A scientific article on the development and application of the “Carcinogenic Potency Categorisation Approach” (CPCA) has been published.

  • With the involvement of experts from Swissmedic, an international working group of representatives of regulatory authorities compiled data and principles that led to the development of a model for the risk assessment of nitrosamines based on chemical structural characteristics. This was published in a scientific journal.
  • The open-access scientific publication:
    • describes the principles of the Carcinogenic Potency Categorisation Approach (CPCA) published at the end of 2023. The method makes it possible to standardise the definition of acceptable intakes (AI) for medicinal products, including complex chemical nitrosamine impurities, specifically nitrosamine drug substance-related impurities” (NDSRI). This speeds up safety assessments of nitrosamine impurities.
    • also uses sample molecules to illustrate how the CPCA is used to determine acceptable intakes for nitrosamine impurities. This allows industry and manufacturing experts in particular to understand the classification into different risk classes.

Source: Swissmedic

3 May
WHO releases two draft appendices to draft guideline on good manufacturing practices (GMPs) for excipients released in 2023

The WHO has released two draft appendices to a draft guideline on good manufacturing practices (GMPs) for excipients released in 2023. Links to both appendices are provided below.

WHO GMP for excipients used in pharmaceutical products – Appendix 3 1: Risk Management in the 4 production and control of excipients used in pharmaceutical products

WHO GMP for excipients used in 3 pharmaceutical products – Appendix 4 2: List of examples of high-risk excipients

Please submit your comments through the online platform, PleaseReview™.Comments should be submitted through the online platform by 9 June 2024.

WHO aims to collect feedback and publish a working document for discussion and possible adoption by its Expert Committee on Specifications for Pharmaceutical Preparations in August or September 2024.

Sources: WHO, RAPS

18 April
Swissmedic receives grant from the Bill & Melinda Gates Foundation

On 27 March 2024, Swissmedic signed a new grant agreement with the Bill & Melinda Gates Foundation,  to continue supporting regulatory authorities in low and middle-income countries for a further three years.

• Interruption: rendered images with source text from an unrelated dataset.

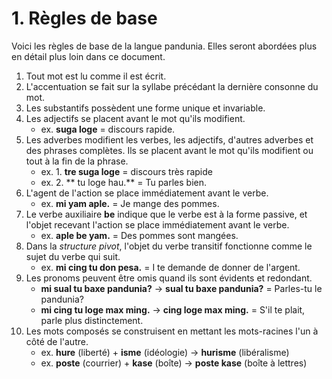 
# 1. Règles de base

Voici les règles de base de la langue pandunia.
Elles seront abordées plus en détail plus loin dans ce document.

1. Tout mot est lu comme il est écrit.
2. L'accentuation se fait sur la syllabe précédant la dernière consonne du mot.
4. Les substantifs possèdent une forme unique et invariable.
5. Les adjectifs se placent avant le mot qu'ils modifient.
   - ex. **suga loge** = discours rapide.
6. Les adverbes modifient les verbes, les adjectifs, d'autres adverbes et des phrases complètes.
   Ils se placent avant le mot qu'ils modifient ou tout à la fin de la phrase.
   - ex. 1. **tre suga loge** = discours très rapide
   - ex. 2. ** tu loge hau.** = Tu parles bien.
7. L'agent de l'action se place immédiatement avant le verbe.
    - ex. **mi yam aple.** = Je mange des pommes.
8. Le verbe auxiliaire **be** indique que le verbe est à la forme passive, et l'objet recevant l'action se place immédiatement avant le verbe.
    - ex. **aple be yam.** = Des pommes sont mangées.
9. Dans la _structure pivot_, l'objet du verbe transitif fonctionne comme le sujet du verbe qui suit.
    - ex. **mi cing tu don pesa.** = I te demande de donner de l'argent.
10. Les pronoms peuvent être omis quand ils sont évidents et redondant.
    - **mi sual tu baxe pandunia?** → **sual tu baxe pandunia?** = Parles-tu le pandunia?
    - **mi cing tu loge max ming.** →  **cing loge max ming.**
      = S'il te plait, parle plus distinctement.
11. Les mots composés se construisent en mettant les mots-racines l'un à côté de l'autre.
    - ex. **hure** (liberté) + **isme** (idéologie) → **hurisme** (libéralisme)
    - ex. **poste** (courrier) + **kase** (boîte) → **poste kase** (boîte à lettres)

  • The agreement between Swissmedic and the Bill & Melinda Gates Foundation is based on the Memorandum of Understanding (MoU) signed in January 2014 by the Foundation, the Federal Department of Home Affairs (FDHA) and the Federal Department of Foreign Affairs (FDFA) with the aim of strengthening the regulatory systems in low and middle-income countries, thereby improving and accelerating access to healthcare and medicines. Its focus is on countries in sub-Saharan Africa.
  • The overall aim of the project is to bring high-quality, life-saving medicines to patients as quickly as possible.
  • Swissmedic signed its first grant agreement with the Foundation in December 2015. Since then, Swissmedic, the three parties to the MoU and the World Health Organization (WHO) have developed a support programme consisting of three main areas of engagement:
    • Harmonisation: Support for the implementation of the African Medicines Regulatory Harmonization (AMRH) programme at regional and continental level and towards the operationalisation of the African Medicines Agency (AMA)
    • Access: Swissmedic procedure for scientific advice and Marketing Authorisation for Global Health Products (MAGHP)
    • Capacity building: Swissmedic training opportunities for regulatory authorities in low and middle-income countries

Comment: It is interesting to note that the amount of the grant is not mentioned anywhere and where there are any strings attached to such a grant.